Stored entries
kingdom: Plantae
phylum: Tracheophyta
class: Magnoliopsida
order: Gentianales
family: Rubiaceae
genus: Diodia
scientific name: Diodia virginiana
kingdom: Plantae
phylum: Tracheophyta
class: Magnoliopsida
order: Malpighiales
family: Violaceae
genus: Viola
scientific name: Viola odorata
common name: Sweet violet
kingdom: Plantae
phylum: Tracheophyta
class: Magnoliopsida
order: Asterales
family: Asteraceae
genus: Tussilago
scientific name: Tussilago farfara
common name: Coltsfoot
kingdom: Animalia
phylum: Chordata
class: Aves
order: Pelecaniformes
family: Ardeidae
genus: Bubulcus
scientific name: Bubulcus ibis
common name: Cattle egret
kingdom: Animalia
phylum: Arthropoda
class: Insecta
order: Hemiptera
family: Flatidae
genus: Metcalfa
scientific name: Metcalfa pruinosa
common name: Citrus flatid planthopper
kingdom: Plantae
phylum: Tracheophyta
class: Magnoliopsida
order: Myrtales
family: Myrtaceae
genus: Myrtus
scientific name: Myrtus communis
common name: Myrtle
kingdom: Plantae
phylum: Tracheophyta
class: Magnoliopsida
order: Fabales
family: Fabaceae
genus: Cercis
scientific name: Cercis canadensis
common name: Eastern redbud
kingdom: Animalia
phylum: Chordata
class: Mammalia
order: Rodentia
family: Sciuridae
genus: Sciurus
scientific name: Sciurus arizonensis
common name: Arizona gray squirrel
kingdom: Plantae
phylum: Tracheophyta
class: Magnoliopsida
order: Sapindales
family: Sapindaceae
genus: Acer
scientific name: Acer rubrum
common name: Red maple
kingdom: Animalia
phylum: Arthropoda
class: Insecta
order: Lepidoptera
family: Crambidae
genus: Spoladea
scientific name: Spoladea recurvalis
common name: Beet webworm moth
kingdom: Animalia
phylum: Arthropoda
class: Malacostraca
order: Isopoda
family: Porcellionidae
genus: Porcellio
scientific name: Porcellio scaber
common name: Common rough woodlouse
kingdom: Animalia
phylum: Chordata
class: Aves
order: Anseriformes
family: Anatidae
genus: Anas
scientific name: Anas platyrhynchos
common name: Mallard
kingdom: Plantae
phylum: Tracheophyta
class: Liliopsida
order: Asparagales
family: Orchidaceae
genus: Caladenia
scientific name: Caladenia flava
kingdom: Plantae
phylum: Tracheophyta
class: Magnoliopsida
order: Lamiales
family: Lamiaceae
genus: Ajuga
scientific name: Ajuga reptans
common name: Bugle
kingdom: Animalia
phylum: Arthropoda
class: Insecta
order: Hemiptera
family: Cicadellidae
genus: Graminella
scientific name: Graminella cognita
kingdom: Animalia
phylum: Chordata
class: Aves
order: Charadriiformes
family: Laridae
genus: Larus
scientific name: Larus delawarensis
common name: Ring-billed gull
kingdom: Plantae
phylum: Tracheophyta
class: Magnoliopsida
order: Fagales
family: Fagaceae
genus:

▸ Problem details: Could you copy every line of the records above word for word, from the first line to the last?

▸ Output of the task:
kingdom: Plantae
phylum: Tracheophyta
class: Magnoliopsida
order: Gentianales
family: Rubiaceae
genus: Diodia
scientific name: Diodia virginiana
kingdom: Plantae
phylum: Tracheophyta
class: Magnoliopsida
order: Malpighiales
family: Violaceae
genus: Viola
scientific name: Viola odorata
common name: Sweet violet
kingdom: Plantae
phylum: Tracheophyta
class: Magnoliopsida
order: Asterales
family: Asteraceae
genus: Tussilago
scientific name: Tussilago farfara
common name: Coltsfoot
kingdom: Animalia
phylum: Chordata
class: Aves
order: Pelecaniformes
family: Ardeidae
genus: Bubulcus
scientific name: Bubulcus ibis
common name: Cattle egret
kingdom: Animalia
phylum: Arthropoda
class: Insecta
order: Hemiptera
family: Flatidae
genus: Metcalfa
scientific name: Metcalfa pruinosa
common name: Citrus flatid planthopper
kingdom: Plantae
phylum: Tracheophyta
class: Magnoliopsida
order: Myrtales
family: Myrtaceae
genus: Myrtus
scientific name: Myrtus communis
common name: Myrtle
kingdom: Plantae
phylum: Tracheophyta
class: Magnoliopsida
order: Fabales
family: Fabaceae
genus: Cercis
scientific name: Cercis canadensis
common name: Eastern redbud
kingdom: Animalia
phylum: Chordata
class: Mammalia
order: Rodentia
family: Sciuridae
genus: Sciurus
scientific name: Sciurus arizonensis
common name: Arizona gray squirrel
kingdom: Plantae
phylum: Tracheophyta
class: Magnoliopsida
order: Sapindales
family: Sapindaceae
genus: Acer
scientific name: Acer rubrum
common name: Red maple
kingdom: Animalia
phylum: Arthropoda
class: Insecta
order: Lepidoptera
family: Crambidae
genus: Spoladea
scientific name: Spoladea recurvalis
common name: Beet webworm moth
kingdom: Animalia
phylum: Arthropoda
class: Malacostraca
order: Isopoda
family: Porcellionidae
genus: Porcellio
scientific name: Porcellio scaber
common name: Common rough woodlouse
kingdom: Animalia
phylum: Chordata
class: Aves
order: Anseriformes
family: Anatidae
genus: Anas
scientific name: Anas platyrhynchos
common name: Mallard
kingdom: Plantae
phylum: Tracheophyta
class: Liliopsida
order: Asparagales
family: Orchidaceae
genus: Caladenia
scientific name: Caladenia flava
kingdom: Plantae
phylum: Tracheophyta
class: Magnoliopsida
order: Lamiales
family: Lamiaceae
genus: Ajuga
scientific name: Ajuga reptans
common name: Bugle
kingdom: Animalia
phylum: Arthropoda
class: Insecta
order: Hemiptera
family: Cicadellidae
genus: Graminella
scientific name: Graminella cognita
kingdom: Animalia
phylum: Chordata
class: Aves
order: Charadriiformes
family: Laridae
genus: Larus
scientific name: Larus delawarensis
common name: Ring-billed gull
kingdom: Plantae
phylum: Tracheophyta
class: Magnoliopsida
order: Fagales
family: Fagaceae
genus:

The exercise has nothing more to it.